Would you please copy every line below that includes the string "viagem"?

** Opening Supplied information block **

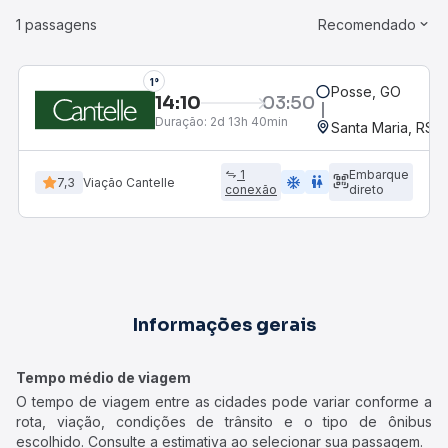
1 passagens
Recomendado
1°
Posse, GO
14:10
03:50
Duração:
2d 13h 40min
Santa Maria, RS
1
Embarque
ac_unit
wc
7,3
Viação Cantelle
conexão
direto
Informações gerais
Tempo médio de viagem
O tempo de viagem entre as cidades pode variar conforme a
rota, viação, condições de trânsito e o tipo de ônibus
escolhido. Consulte a estimativa ao selecionar sua passagem.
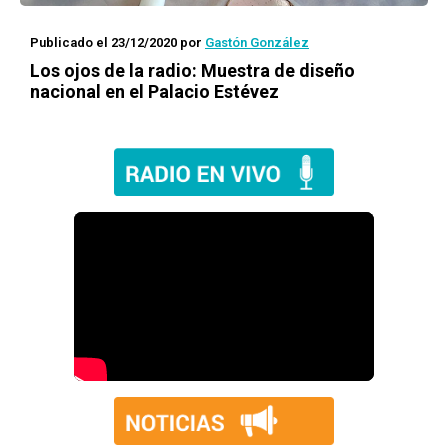
Publicado el 23/12/2020
por
Gastón González
Los ojos de la radio
: Muestra de diseño
nacional en el Palacio Estévez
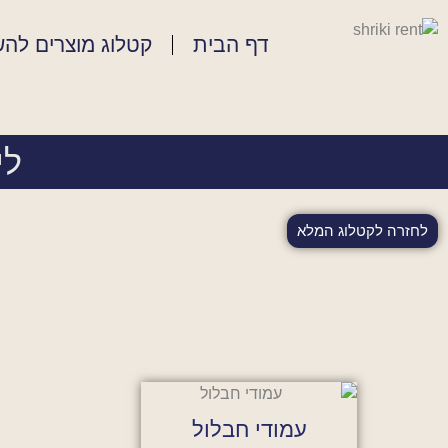
דף הבית
קטלוג מוצרים לה
ליי
לחזרה לקטלוג המלא
עמודי חבלול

** Closing Supplied information block **

_Answer for the task_
Tempo médio de viagem
O tempo de viagem entre as cidades pode variar conforme a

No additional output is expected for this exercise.